§ GOAL OF THE EXERCISE
Below are some records; output exactly the lines from the line with "ring dip: (683, 470)" to the line with "index tip: (654, 444)", both ends kept, and nothing more.

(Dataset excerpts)

- Opening Delimiter -

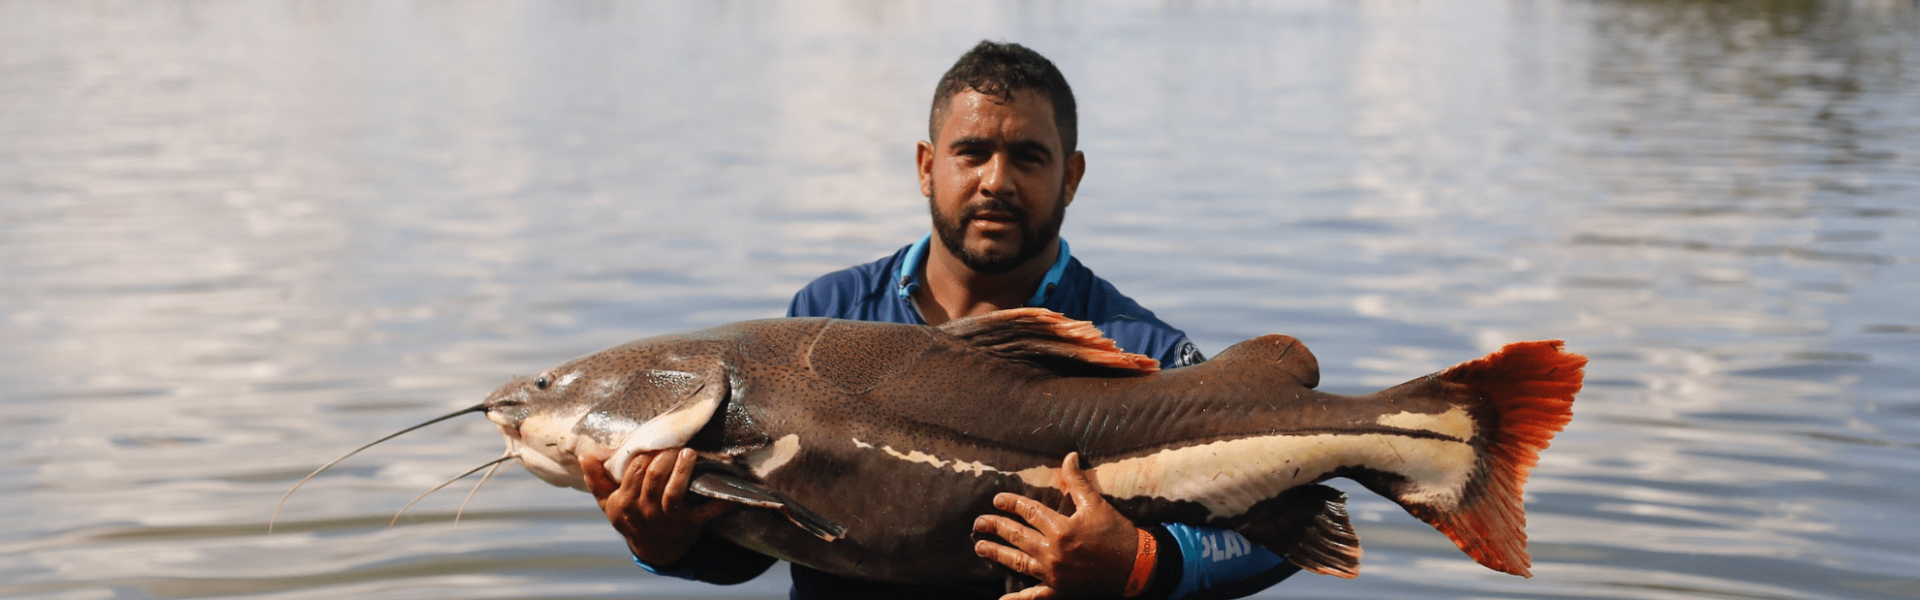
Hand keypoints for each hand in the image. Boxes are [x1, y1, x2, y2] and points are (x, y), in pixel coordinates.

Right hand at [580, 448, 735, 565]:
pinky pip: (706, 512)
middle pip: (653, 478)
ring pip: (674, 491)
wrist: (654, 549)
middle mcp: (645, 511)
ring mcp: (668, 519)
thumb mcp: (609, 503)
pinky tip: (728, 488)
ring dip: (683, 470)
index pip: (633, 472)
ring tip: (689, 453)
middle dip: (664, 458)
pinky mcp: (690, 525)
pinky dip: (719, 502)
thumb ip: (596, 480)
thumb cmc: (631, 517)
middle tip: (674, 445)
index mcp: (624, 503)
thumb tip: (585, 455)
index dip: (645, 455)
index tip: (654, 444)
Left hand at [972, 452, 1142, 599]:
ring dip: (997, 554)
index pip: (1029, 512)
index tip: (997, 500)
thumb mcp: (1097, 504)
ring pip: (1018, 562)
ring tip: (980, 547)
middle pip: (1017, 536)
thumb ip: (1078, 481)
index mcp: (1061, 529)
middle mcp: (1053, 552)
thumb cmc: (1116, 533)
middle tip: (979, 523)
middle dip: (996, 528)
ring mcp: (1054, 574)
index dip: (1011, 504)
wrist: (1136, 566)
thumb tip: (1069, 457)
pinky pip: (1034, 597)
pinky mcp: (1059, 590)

- Closing Delimiter -
- Opening Delimiter -

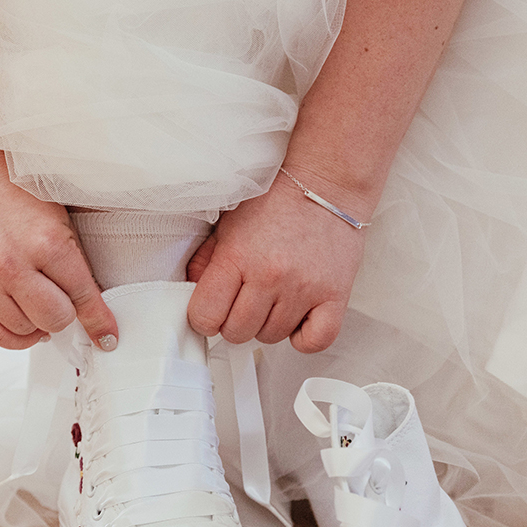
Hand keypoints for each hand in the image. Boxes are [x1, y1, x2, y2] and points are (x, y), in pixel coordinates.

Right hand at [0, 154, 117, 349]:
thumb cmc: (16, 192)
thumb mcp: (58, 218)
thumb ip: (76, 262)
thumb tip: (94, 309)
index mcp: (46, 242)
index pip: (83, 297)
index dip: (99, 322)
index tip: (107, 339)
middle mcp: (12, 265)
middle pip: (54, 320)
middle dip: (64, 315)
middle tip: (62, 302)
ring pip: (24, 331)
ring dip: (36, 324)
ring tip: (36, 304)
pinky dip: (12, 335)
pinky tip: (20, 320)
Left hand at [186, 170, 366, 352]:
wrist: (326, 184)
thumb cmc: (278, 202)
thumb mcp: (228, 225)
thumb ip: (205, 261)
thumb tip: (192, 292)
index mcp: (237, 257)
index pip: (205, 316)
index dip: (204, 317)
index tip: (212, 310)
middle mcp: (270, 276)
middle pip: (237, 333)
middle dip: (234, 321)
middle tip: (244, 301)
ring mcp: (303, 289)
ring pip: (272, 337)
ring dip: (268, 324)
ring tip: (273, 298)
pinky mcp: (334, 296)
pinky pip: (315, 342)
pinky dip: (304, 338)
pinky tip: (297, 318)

- Closing Delimiter -
- Opening Delimiter -

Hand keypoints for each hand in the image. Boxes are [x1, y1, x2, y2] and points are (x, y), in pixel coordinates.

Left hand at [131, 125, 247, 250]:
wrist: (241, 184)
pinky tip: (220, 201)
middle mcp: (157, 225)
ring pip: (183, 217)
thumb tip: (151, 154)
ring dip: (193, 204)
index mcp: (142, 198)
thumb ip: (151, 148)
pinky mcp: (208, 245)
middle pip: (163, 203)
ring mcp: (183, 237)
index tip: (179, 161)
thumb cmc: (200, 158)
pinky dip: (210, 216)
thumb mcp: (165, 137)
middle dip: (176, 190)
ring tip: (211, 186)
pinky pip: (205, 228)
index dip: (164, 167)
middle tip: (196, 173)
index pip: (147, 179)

- Closing Delimiter -

§ OUTPUT OF THE TASK
ring dip: (683, 470)
index pip: (633, 472)
ring tip: (689, 453)
middle dip: (664, 458)
pinky mcp: (690, 525)
pinky dip: (719, 502)
thumb ip: (596, 480)
thumb cmc: (631, 517)
middle tip: (674, 445)
index mcp: (624, 503)
thumb tip: (585, 455)
index dip: (645, 455)
index tip: (654, 444)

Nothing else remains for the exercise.